Tasks to complete >>
1. Answer these questions using the comment thread about Magic cards below.
(a) According to the thread, what does scrying mean?
(b) According to the comment on Promissory Estoppel, what gets stronger as the years go forward?
(c) What did the commenter who praises cubes stop buying last year?
2. Reproduce the part of the comment thread below starting at "Metazoo is far" and ending at "years from now.".
**** Source passage
Scrying means looking into the future.
The Scryings Old School set, pulls cards from future sets into the Old School format.
They would 100% print reserved list before they stop printing cards
You really don’t understand the legal side or you would not say this.
If they print new cards, they are defending the brand and IP. If they are doing that, they are a business and have to honor contract and promises still. Which means they can still be sued
@EdwintheMagicEngineer they can always be sued, doesn't mean they can win. Who are the parties involved and who signed the document? Can't be an oral contract if they sell to under 18yo or the mentally ill which are a lot of magic players and are only usually valid 1-3 years. Just an empty promise and definitely not a legal one. But you seem to understand everything so Idk why I bother.
From Edwin (we are having a hard time getting this to stay here)
I do actually have a firm grasp on this topic yes. Do I understand "everything" or have I ever claimed that? No
You need to learn about Promissory Estoppel (PE) based law. It's called an implied contract and that's exactly what the case against WOTC and the Reserve List is. Look up a video from Lior Leser channel called RUclipsr law about the Reserve List, he talks about and he is not a magic guy at all.
PE implies contract law gets STRONGER not weaker as the years go forward and more proof is collected
@@openboosters yeah it's the weirdest thing... EVERY time I posted that comment it was removed. I even tried doing from a different account (this one)
@openboosters promissory estoppol has to do with contract law and you can't form a legal contract with people under 18 when they certainly sell packs to children under 18. Did you believe mcdonalds when they said the mcrib was never coming back too?
Hasbro and WotC could stop printing Magic cards today and people would still play Magic for 100 years.
Exactly right. And the most fun cards that are ACTUALLY rare would remain valuable.
Metazoo is far superior than MTG and should not be mentioned in the same sentence. Metazoo to the moon baby!
was*
It never was to be honest. Im glad metazoo is over. @@hamsamich9
This video is why ABUR + 4 Horsemen will always be valuable in the long run. I can't see a scenario where they ever go down to zero except the post-apocalypse... And EVEN THEN!!! Haha
Let’s hope wotc doesn’t stop printing magic. What happened to Metazoo is heartbreaking for the fans
In the last few years I've done an Urza's block draft, Mercadian block draft, Invasion block draft as well as older sets. My play group always grabbs a few of the newest boxes to draft and play but we LOVE the older sets and the nostalgic factor is through the roof. We aren't going to stop until we're dead and God willing that's another 40+ years from now.
Try 3x the Dark 3x Fallen Empires draft. More fun than you would think.
Great video, love to see you two back together! I'd like to add that Cubes are such a great way to customize your own mtg experience! I stopped buying cases of new sealed products last year, due to the ever increasing greed of wotc, buying singles only now, and making old school decks plus cubes for draft (or sealed), including set cubes, block cubes, a 95-99 nostalgia cube, and a LOTR cube. It's just so awesome!
Great point! I forgot to mention cubes! They are one of my favorite ways to play magic too!
********
**** Excerpted data
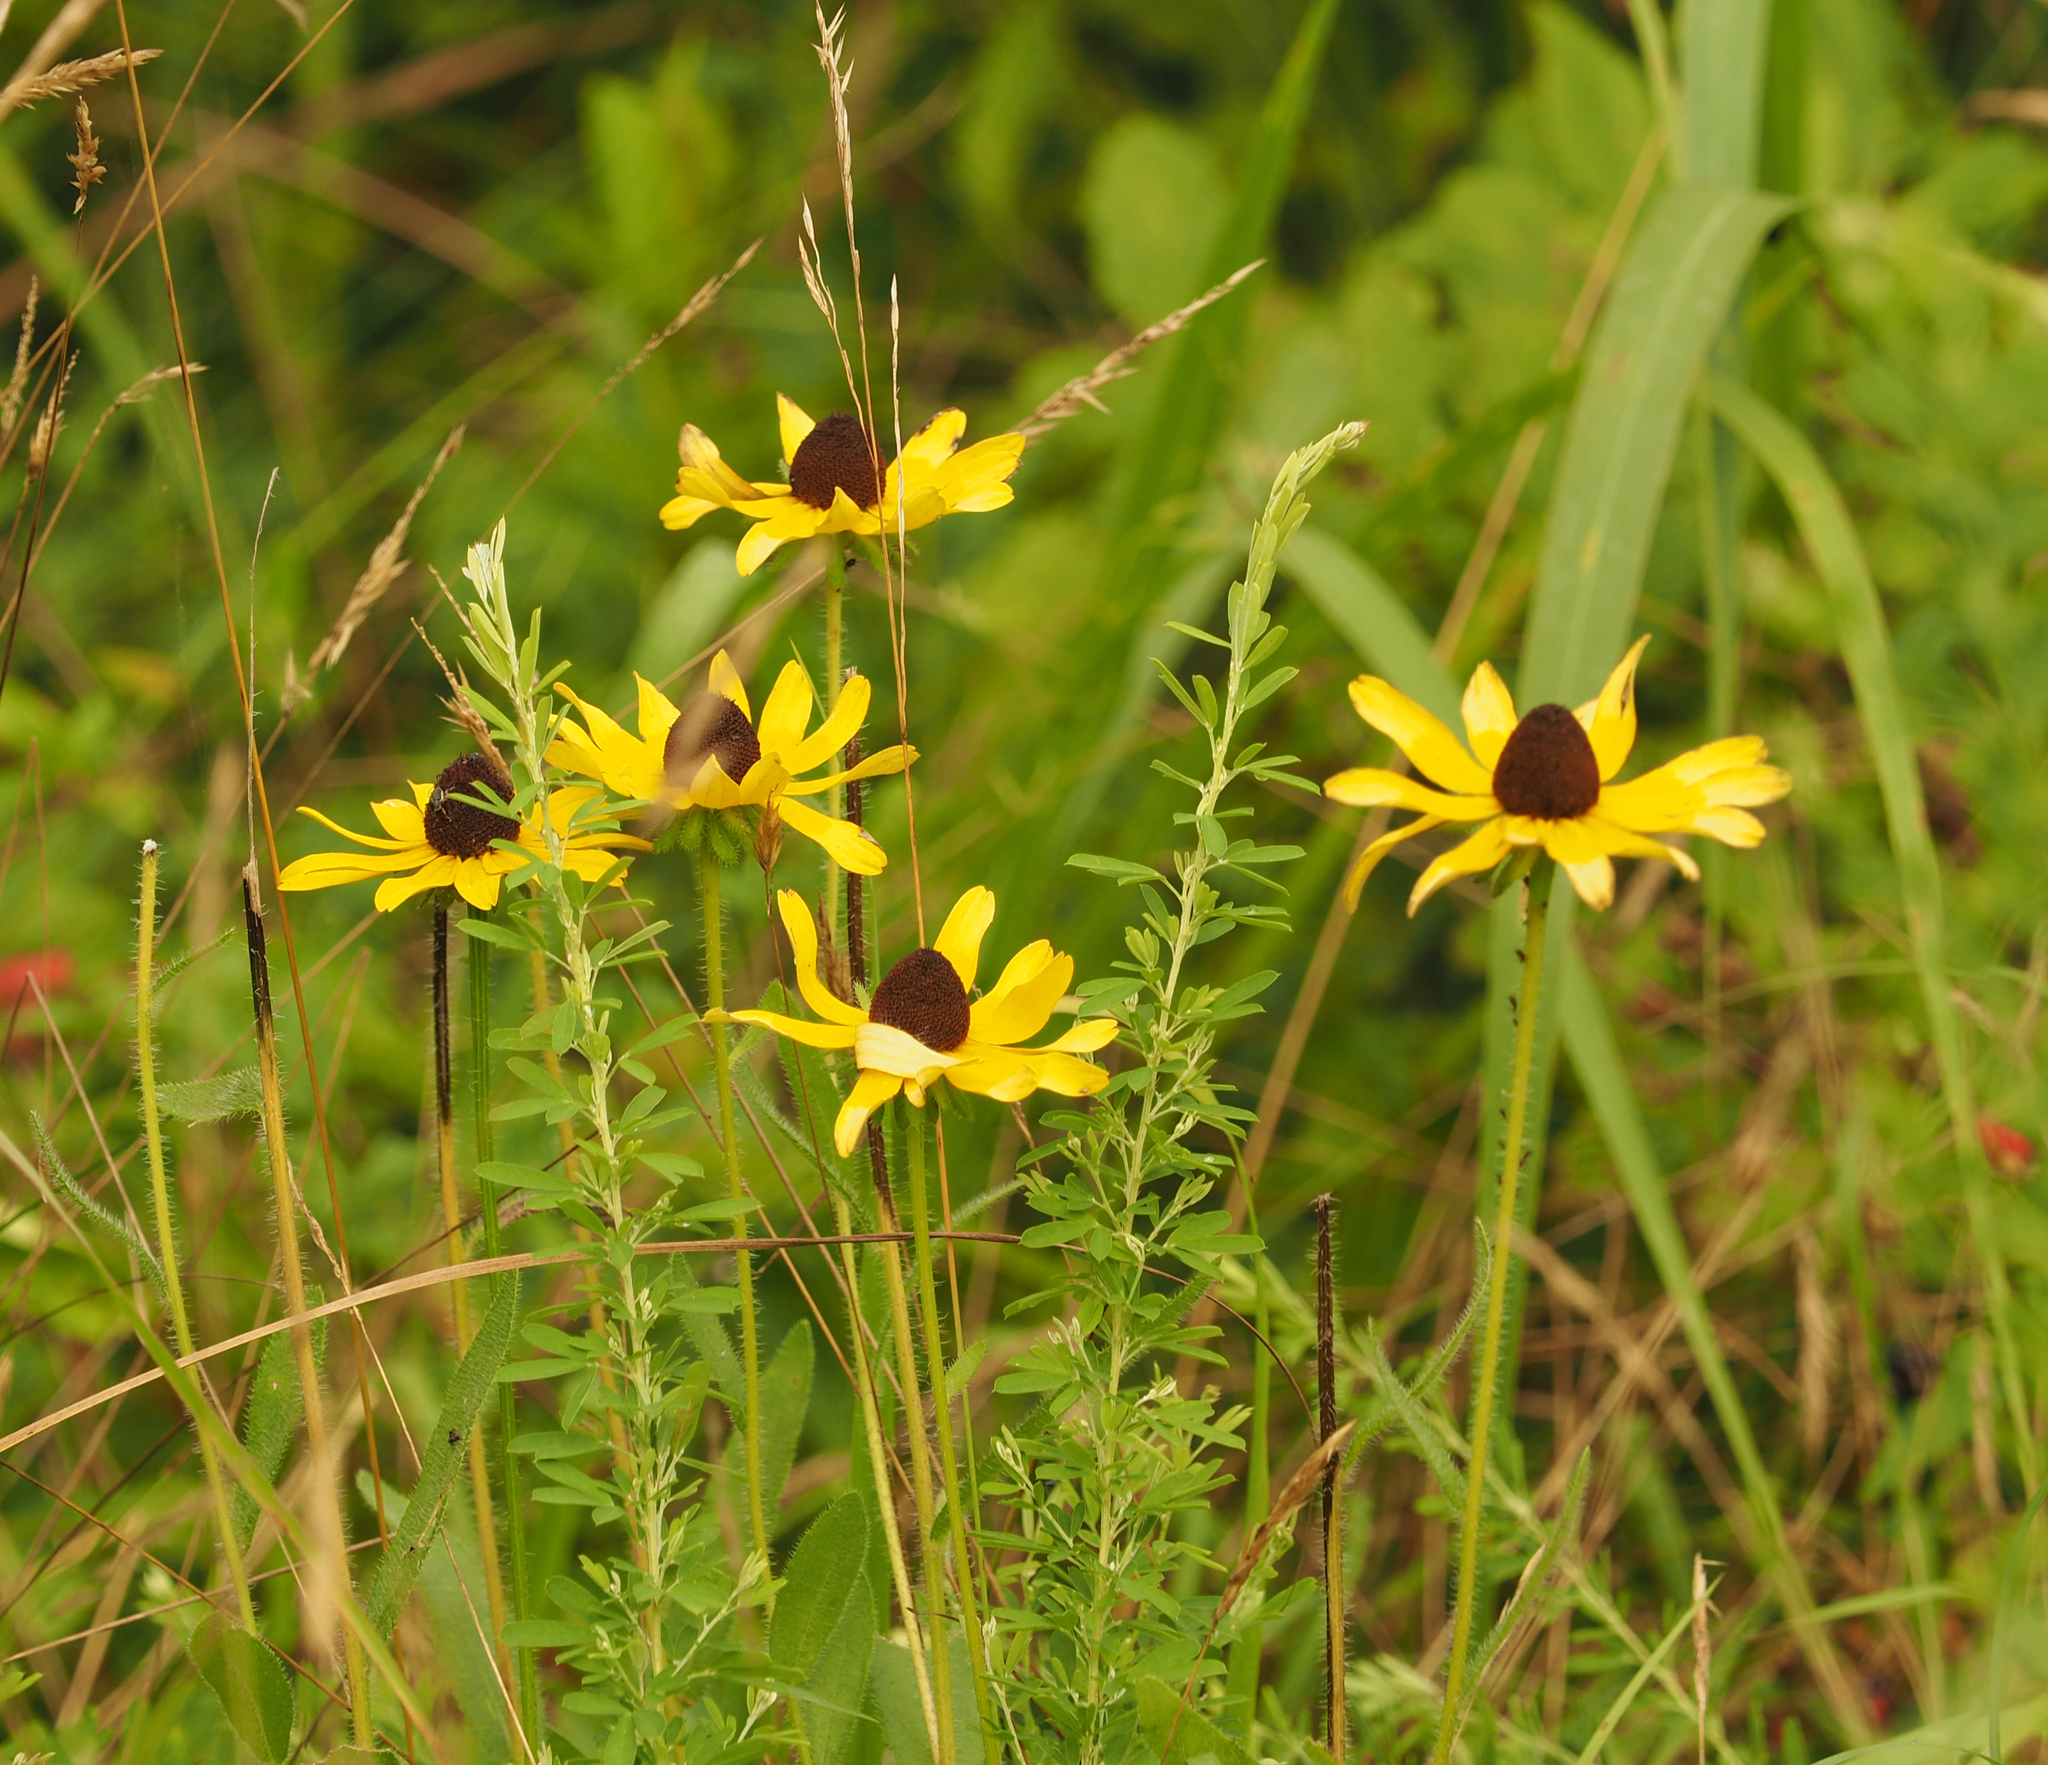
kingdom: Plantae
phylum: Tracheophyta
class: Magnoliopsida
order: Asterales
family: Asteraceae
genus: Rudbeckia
********
**** Excerpted data
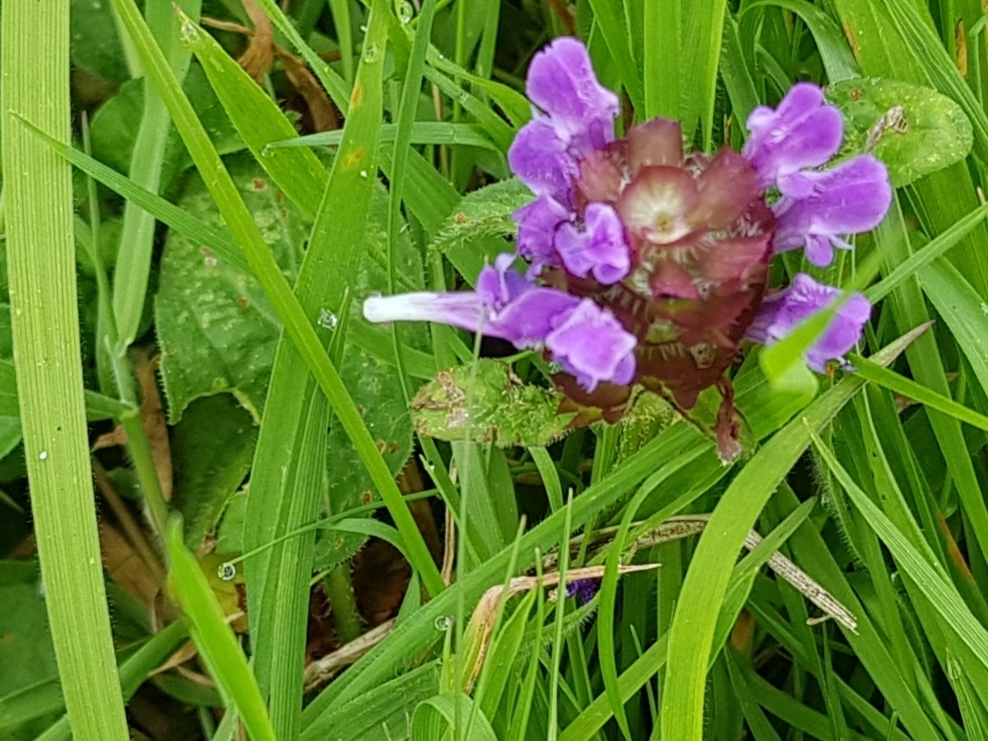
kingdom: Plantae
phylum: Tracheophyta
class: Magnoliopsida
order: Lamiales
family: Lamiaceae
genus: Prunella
********
Solutions in order >>
1.
(a) Looking into the future.
(b) Contract law.
(c) Cases of new sealed products.

2.
Metazoo is far superior than MTG and should not be mentioned in the same sentence. Metazoo to the moon baby!
was*
It never was to be honest. Im glad metazoo is over. @@hamsamich9
This video is why ABUR + 4 Horsemen will always be valuable in the long run. I can't see a scenario where they ever go down to zero except the post-apocalypse... And EVEN THEN!!! Haha
Let’s hope wotc doesn’t stop printing magic. What happened to Metazoo is heartbreaking for the fans
In the last few years I've done an Urza's block draft, Mercadian block draft, Invasion block draft as well as older sets. My play group always grabbs a few of the newest boxes to draft and play but we LOVE the older sets and the nostalgic factor is through the roof. We aren't going to stop until we're dead and God willing that's another 40+ years from now.